**Brano fornito**
· · · ·
Ai sensi dell’art. 23 del d.lgs. n. 50/2016 (Codice dei Contratti Pubblici), la progettazione in materia di lavori pubblici si articola attraverso il succedersi di tre fasi scandite da differenti peculiarità, corrispondenti a differenti livelli di approfondimento (progettazione di fattibilità tecnica ed economica, progettazione definitiva e progettazione esecutiva).

I detti livelli costituiscono, di fatto, una suddivisione di contenuti che interagiscono tra di loro e che si sviluppano con continuità. I passaggi da un livello all’altro sono in qualche modo vincolati, il che impedisce uno stravolgimento o una sostanziale dispersione dei caratteri originali del progetto nel transito da una fase all’altra. Tanto allo scopo di assicurare, siccome prescritto dalla detta norma, primariamente “il soddisfacimento dei bisogni della collettività”.
· · · ·
**Estratto dei dati**

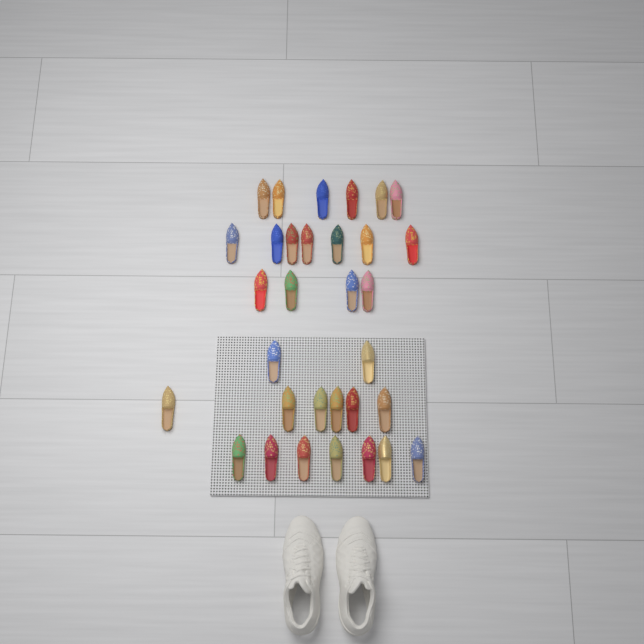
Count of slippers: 32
· · · ·
**Compiti da svolgere**
1. Aggiorna il brano fornito da "Ai sensi dell’art." fino a "e progettazione esecutiva)." compreso, mettendo "opere pubbliche" al posto di "lavori pubblici".
2. Elenca tutti i livelli di progettazione nominati nel brano fornito.
3. Riprendi il brano fornito sulla progettazione dei lavori pubblici e proseguilo dopo la sua ultima frase.

**Risposte ai compiti**
1.
Ai sensi dell’art. 23 del d.lgs. n. 50/2016 (Codice dei Contratti Pubblici), la progettazione in materia di opere pubbliche si articola attraverso il succedersi di tre fasi scandite da differenti peculiarità, corrispondenti a differenti livelli di approfondimento (progettazione di fattibilità tecnica ed economica, progettazione definitiva e progettazione esecutiva).

2.
- progettazione di fattibilità tecnica ed economica
- progettazione definitiva
- progettazione esecutiva

3.
Tanto premesso occorre rammentare, per quel che qui interessa, che è nel progetto “preliminare” (di fattibilità tecnica ed economica) che debbono essere definite le caratteristiche qualitative e funzionali dei lavori, il quadro delle esigenze da soddisfare e delle specifiche prestazioni da fornire. Esso consiste in una relazione illustrativa e comparativa delle ragioni della scelta della soluzione prospettata in base alle valutazioni delle diverse soluzioni possibili in termini di costi e benefici per la collettività (parere Cons. Stato n. 855/1.04.2016). E’ nel progetto di fattibilità, allora, che deve enuclearsi la prospettiva dell’ accettazione  sociale  dell’opera” poiché in esso è trasfusa l’esigenza collettiva dell’opera stessa ed il contemperamento degli interessi cittadini coinvolti. Sicché l’approvazione di questo primo livello di progettazione è, e diversamente non potrebbe essere, di competenza della Giunta Comunale atteso che in questa sede si enucleano gli obiettivi ed i programmi politico –amministrativi dell’Ente.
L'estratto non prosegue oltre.